– Ну, какие же тут хлопоты!

Сантэн по-прежнему не смела взглянуть ему в глаза.

– Без вашей помощи я бы сгорел.

– Нет! – ответила Сантэн с ненужной горячностью.

Мысль о смерти этого удивительного человека была совершенно неприемлема.

Теперь она, наконец, снова посмотрела ему в лицо, и ей показалось, что сквозь отверстия в лице видно летнее небо: такими голубыми были его глаза.

– Сантэн, у нас много дел.

Голос Анны звучал резко.

– Позвольте помочь. – Майкл энергично вскочил. – Меня привязали к земле. Запретили полеты.

Анна посмотрела на него с сомнением. Граф пожал плечами.

– Нам пригодилась бы еще одна пара рук.

– Всего лишь проявление благодарности! – настаивал Майкл.

– Но ваш великолепный мундир!..

Анна в поисках поводов для отказа взглянула на сверкающие сапоги Майкла.

– У нас есть резиновые сапоги и комбинезоны, – быстро вмешалась Сантэн, и Анна бессильно развела руками.

Когда Майкл, рослый, стройный, спускался в погреб, чтобы помочь графу вычистить стойла, Сантэн показалось, что даже синяя хлопчатобумажная саржа, или деним, как все ее называли, и черные резиновые сапоги смотрятся на нем элегантно.

Остаток утра Сантэн и Анна провели в огороде, готовя почву для весенних посадок.

Всякий раз как Сантэн находила малейший предлог, она спускалась в погреб, останавливалась там, где работал Майкл, и между ними завязывался отрывистый смущенный разговор. Потом на лестнице показывалась Анна:

– Да где эта девочка? Сантэн! Ты что это там?

Как будто не понимала!

Вчетвером они поели на кухне: омлет с луком и трюфелями, сыр, хлеб из непросеянной муки и бутылка красного вина. (Сантэн смягчилась, но не настолько, чтобы отдать ключ от погреба отцу. Бутылку она принесла сама.)

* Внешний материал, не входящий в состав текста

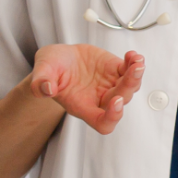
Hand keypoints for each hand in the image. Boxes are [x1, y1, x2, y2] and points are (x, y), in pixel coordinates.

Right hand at [29, 44, 143, 133]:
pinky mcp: (115, 71)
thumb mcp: (41, 72)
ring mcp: (110, 86)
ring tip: (137, 62)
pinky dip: (134, 64)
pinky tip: (133, 55)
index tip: (115, 102)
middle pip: (120, 102)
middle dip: (128, 87)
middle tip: (133, 71)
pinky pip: (129, 71)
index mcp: (82, 106)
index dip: (112, 116)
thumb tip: (46, 89)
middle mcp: (99, 99)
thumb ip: (40, 83)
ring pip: (129, 87)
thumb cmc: (50, 69)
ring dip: (135, 76)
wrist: (59, 58)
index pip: (102, 122)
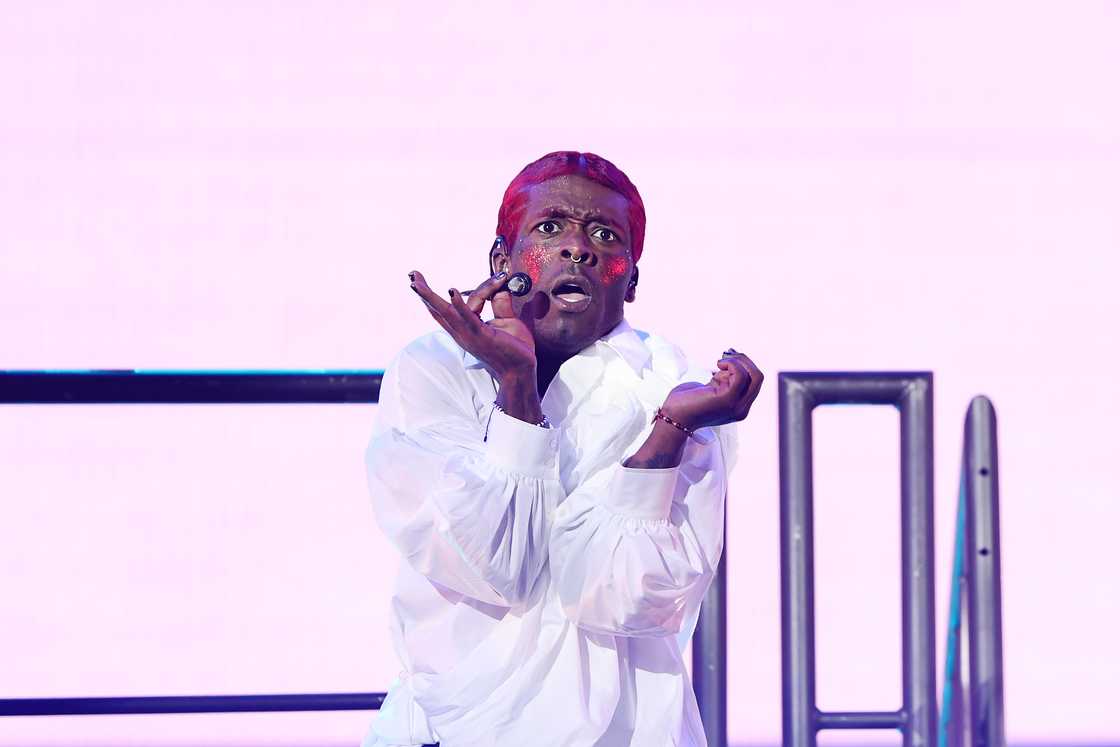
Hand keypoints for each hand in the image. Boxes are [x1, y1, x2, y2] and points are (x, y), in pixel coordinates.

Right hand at [408, 270, 535, 381]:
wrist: (522, 371)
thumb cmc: (515, 349)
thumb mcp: (507, 321)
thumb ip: (501, 304)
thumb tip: (500, 287)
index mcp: (464, 330)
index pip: (448, 308)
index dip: (435, 296)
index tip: (442, 282)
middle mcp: (462, 333)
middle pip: (438, 311)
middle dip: (423, 293)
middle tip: (412, 276)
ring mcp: (470, 335)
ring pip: (447, 312)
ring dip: (431, 296)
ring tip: (417, 283)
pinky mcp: (482, 336)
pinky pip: (468, 318)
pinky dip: (459, 304)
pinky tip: (451, 291)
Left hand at [661, 348, 763, 429]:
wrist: (674, 417)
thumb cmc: (688, 401)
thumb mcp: (712, 388)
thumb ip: (725, 380)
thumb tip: (734, 363)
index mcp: (740, 406)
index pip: (755, 381)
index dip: (745, 364)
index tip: (728, 356)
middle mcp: (742, 408)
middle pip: (758, 377)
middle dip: (744, 359)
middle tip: (726, 353)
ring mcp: (736, 405)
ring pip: (754, 375)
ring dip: (737, 360)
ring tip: (720, 361)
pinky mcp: (727, 399)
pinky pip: (740, 374)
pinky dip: (731, 363)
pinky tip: (717, 364)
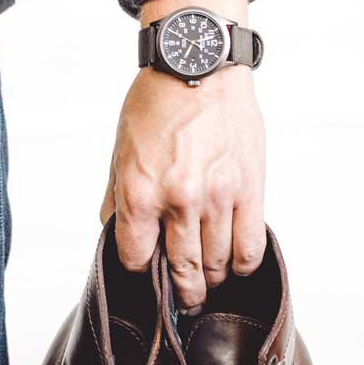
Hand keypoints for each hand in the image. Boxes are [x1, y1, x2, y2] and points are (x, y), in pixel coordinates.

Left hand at [100, 0, 266, 311]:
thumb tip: (114, 231)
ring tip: (208, 282)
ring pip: (217, 263)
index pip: (137, 258)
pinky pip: (249, 246)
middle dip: (181, 292)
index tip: (146, 272)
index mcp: (140, 190)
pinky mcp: (249, 190)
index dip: (139, 271)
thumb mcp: (122, 147)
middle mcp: (179, 200)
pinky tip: (234, 266)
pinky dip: (241, 265)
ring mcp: (218, 197)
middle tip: (183, 301)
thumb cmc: (158, 100)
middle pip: (182, 270)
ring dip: (211, 280)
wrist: (200, 63)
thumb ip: (116, 196)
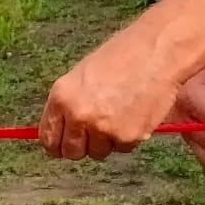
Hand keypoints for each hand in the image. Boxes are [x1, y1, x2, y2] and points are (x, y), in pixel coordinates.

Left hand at [40, 23, 185, 160]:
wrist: (156, 52)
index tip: (65, 144)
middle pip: (72, 152)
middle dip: (83, 145)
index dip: (57, 145)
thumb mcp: (82, 74)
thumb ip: (69, 103)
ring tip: (120, 114)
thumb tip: (63, 130)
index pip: (48, 139)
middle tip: (96, 131)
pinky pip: (122, 148)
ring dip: (107, 141)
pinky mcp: (127, 137)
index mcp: (61, 97)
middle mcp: (78, 115)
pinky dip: (128, 137)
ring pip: (99, 153)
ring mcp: (102, 129)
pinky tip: (135, 113)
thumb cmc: (121, 56)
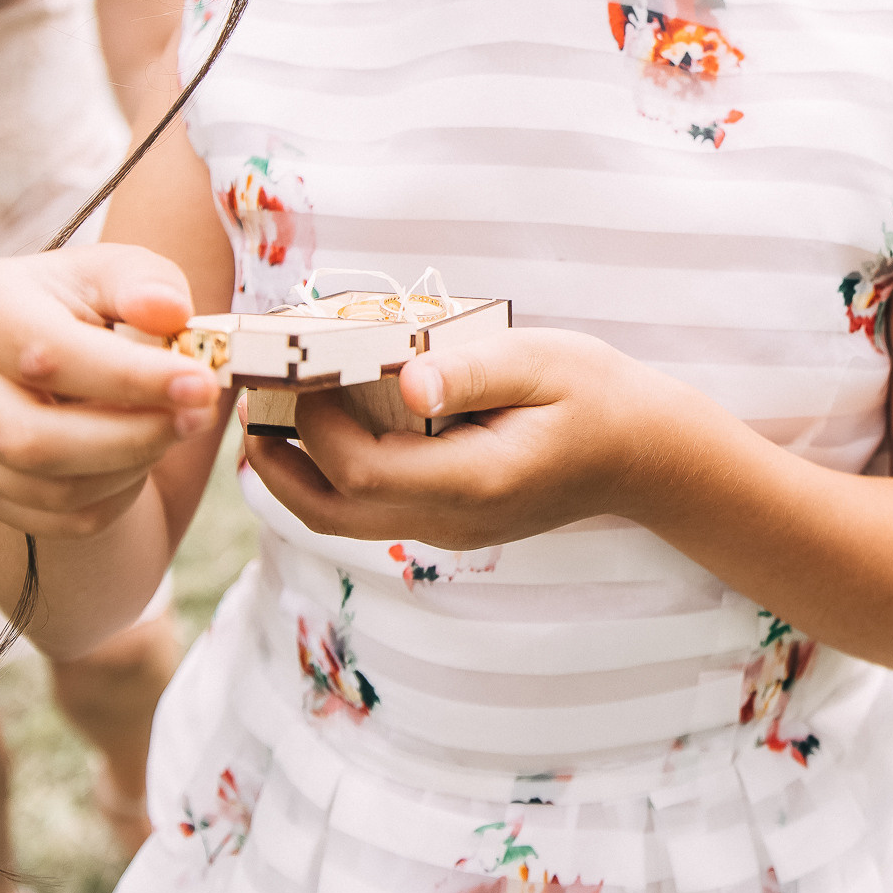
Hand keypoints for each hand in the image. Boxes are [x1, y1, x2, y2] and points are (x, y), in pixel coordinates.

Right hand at [0, 245, 228, 540]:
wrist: (58, 354)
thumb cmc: (92, 305)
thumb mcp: (119, 273)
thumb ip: (146, 282)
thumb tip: (167, 310)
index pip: (45, 354)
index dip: (128, 376)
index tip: (200, 383)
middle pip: (31, 439)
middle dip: (131, 436)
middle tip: (200, 416)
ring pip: (47, 489)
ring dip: (130, 465)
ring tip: (176, 427)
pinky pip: (57, 519)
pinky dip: (115, 496)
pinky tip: (144, 456)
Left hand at [244, 328, 686, 551]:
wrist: (647, 456)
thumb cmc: (597, 395)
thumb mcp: (542, 361)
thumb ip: (471, 370)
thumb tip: (404, 378)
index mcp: (473, 482)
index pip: (360, 467)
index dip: (314, 421)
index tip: (297, 366)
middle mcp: (452, 521)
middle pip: (333, 512)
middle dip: (278, 465)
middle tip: (245, 412)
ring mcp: (450, 530)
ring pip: (347, 521)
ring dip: (298, 476)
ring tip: (268, 423)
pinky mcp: (451, 523)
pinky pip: (374, 510)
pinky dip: (336, 476)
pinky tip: (329, 430)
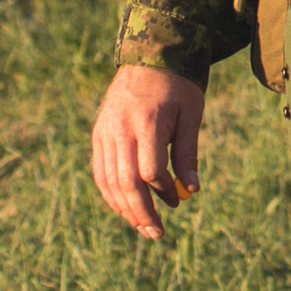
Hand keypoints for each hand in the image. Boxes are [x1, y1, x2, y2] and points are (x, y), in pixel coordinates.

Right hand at [91, 64, 206, 239]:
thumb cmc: (179, 88)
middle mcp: (119, 129)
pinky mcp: (98, 134)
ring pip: (108, 180)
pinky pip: (100, 171)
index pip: (149, 170)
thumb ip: (187, 153)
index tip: (178, 202)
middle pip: (125, 181)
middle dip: (140, 211)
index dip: (163, 191)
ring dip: (124, 208)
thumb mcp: (192, 115)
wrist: (150, 57)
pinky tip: (126, 207)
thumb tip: (191, 190)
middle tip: (157, 233)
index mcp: (147, 122)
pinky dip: (111, 193)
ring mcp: (104, 132)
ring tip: (142, 226)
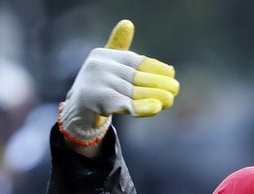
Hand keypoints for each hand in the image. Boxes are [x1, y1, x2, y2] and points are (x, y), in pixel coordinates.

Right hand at [58, 19, 179, 149]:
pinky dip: (142, 107)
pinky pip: (126, 105)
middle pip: (136, 77)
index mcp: (103, 55)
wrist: (78, 110)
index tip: (171, 73)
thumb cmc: (99, 85)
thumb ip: (121, 48)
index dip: (155, 67)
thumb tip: (127, 23)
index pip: (135, 61)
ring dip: (154, 96)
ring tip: (169, 100)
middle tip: (175, 89)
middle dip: (158, 84)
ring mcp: (98, 84)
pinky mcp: (100, 102)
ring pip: (134, 92)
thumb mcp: (108, 64)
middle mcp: (99, 67)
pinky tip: (156, 108)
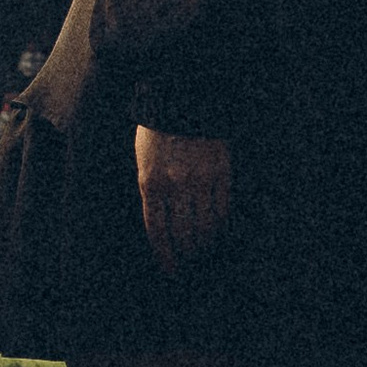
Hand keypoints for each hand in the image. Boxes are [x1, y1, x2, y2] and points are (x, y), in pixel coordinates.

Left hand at [135, 126, 231, 271]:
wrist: (182, 97)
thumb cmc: (157, 129)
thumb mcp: (143, 160)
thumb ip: (151, 190)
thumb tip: (161, 223)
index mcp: (151, 183)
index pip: (157, 232)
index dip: (165, 255)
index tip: (171, 268)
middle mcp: (175, 186)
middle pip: (183, 234)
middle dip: (186, 254)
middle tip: (190, 264)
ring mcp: (200, 180)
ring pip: (205, 226)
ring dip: (205, 244)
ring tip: (204, 252)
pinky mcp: (221, 172)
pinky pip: (223, 208)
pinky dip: (222, 225)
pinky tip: (220, 233)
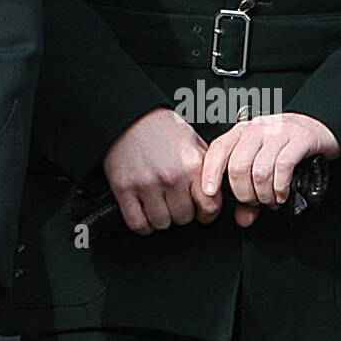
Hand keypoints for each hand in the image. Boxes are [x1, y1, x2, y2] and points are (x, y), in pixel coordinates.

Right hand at [102, 107, 220, 234]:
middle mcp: (171, 177)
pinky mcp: (124, 189)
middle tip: (175, 200)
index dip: (206, 212)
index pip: (209, 207)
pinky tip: (144, 213)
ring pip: (162, 223)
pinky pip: (138, 223)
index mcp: (192, 164)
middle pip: (184, 218)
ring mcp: (146, 184)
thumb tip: (216, 194)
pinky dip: (142, 224)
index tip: (200, 211)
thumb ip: (206, 168)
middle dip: (181, 212)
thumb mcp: (193, 141)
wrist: (128, 115)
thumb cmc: (161, 128)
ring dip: (161, 218)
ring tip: (159, 203)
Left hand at [201, 112, 340, 226]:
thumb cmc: (285, 147)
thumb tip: (242, 219)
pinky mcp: (300, 138)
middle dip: (244, 193)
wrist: (318, 128)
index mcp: (242, 131)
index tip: (210, 194)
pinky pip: (283, 167)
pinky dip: (280, 187)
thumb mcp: (262, 164)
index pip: (219, 149)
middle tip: (255, 202)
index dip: (211, 173)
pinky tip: (282, 195)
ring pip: (260, 170)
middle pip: (238, 166)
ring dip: (264, 194)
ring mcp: (279, 131)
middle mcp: (257, 129)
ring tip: (270, 201)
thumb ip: (249, 190)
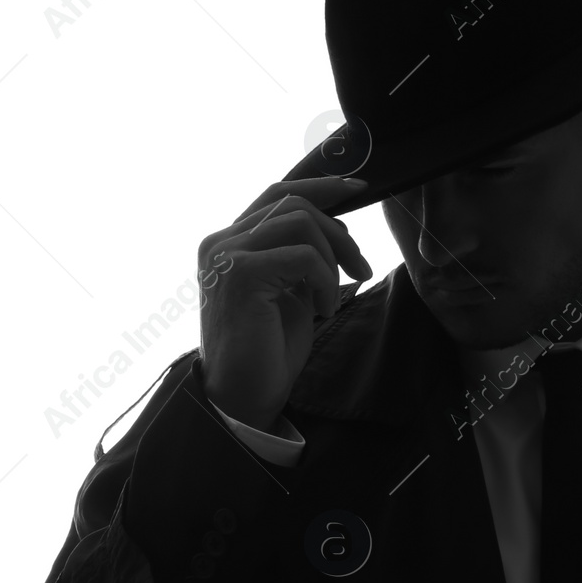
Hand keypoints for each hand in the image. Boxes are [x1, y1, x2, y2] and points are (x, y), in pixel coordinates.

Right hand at [197, 175, 371, 431]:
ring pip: (300, 221)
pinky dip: (325, 281)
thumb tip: (336, 226)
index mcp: (229, 242)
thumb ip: (300, 255)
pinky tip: (322, 309)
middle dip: (338, 231)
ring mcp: (226, 254)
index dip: (320, 185)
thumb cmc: (267, 350)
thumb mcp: (289, 290)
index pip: (276, 193)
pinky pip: (304, 256)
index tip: (358, 189)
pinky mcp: (240, 274)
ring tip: (332, 297)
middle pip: (293, 202)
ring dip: (332, 258)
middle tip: (361, 267)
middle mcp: (221, 241)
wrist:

Вино подняло настроение, даже Анна выпила стакан и позволила то же самое Сантэн, и разговор оживился, потек свободно, изредка прерываясь взрывами смеха.

– Капитан, – граф наконец с расчетливым блеском в единственном глазу обернулся к Майклу, – чем вы и ваши близкие занимаетесь в Африке?

– Мы фермеры, – ответил Майкл.

– Арендаторы? – осторожно спросил граф.

– Нет, нет, – рассмеялся Майкл. – Мы обрабатываем собственную землю.

– Землевладельцы? – Тон графа изменился: всему свету известно, что единственное подлинное богатство – это земля. – И велико ли ваше родовое поместье?

– Ну… – Майкл слегка растерялся, – довольно большое. Понимаете, это семейное владение, оно принадлежит моим дяде и отцу…

– Вашему дяде-генералу? – продолжал выспрашивать граф.

– Да, дяде Шону…

– Сто гектаров? – не унимался граф.

– Несколько больше.

Майкл ерзал на скамье и мял в пальцах кусочек хлеба.

– Двести?

Граф смотрел с таким ожиданием, что Майкл не мог больше уклоняться от ответа.

– В целом, если считать плантации, скотоводческие ранчо, а также землю, которой мы владеем на севере, получится около сорока тысяч гектаров.

– Сорок тысяч? – Граф уставился на Майкла, потом повторил вопрос по-английски, чтобы не было недоразумений: – Сорок тысяч?

Майкл неловко кивнул. В последнее время он стал стесняться размера владений своей семьи.

– Сорок тысяч гектаров! – почтительно выдохнул граф. – У вас, конечно, много братьев?

Майкл покачал головой.

– Нет, к сожалению, я единственный сын.

– Ха! – воскликнул граф с явным облегчением. – Ну, не расстраивайтесь!

И по-отцовски потрепал Майкла по руке. Потом посмотрел на дочь и впервые заметил, с каким выражением та глядит на летчика.

«И правильно делает, – довольно подумал он. – Сорок тысяч акров, единственный сын! Моя дочь француженка, она прекрасно сознает, чего стоят су и франк, знает лучше его самого. – Он любовно улыбнулся ей через стол. – Во многом еще ребенок, но в других отношениях умная молодая француженка».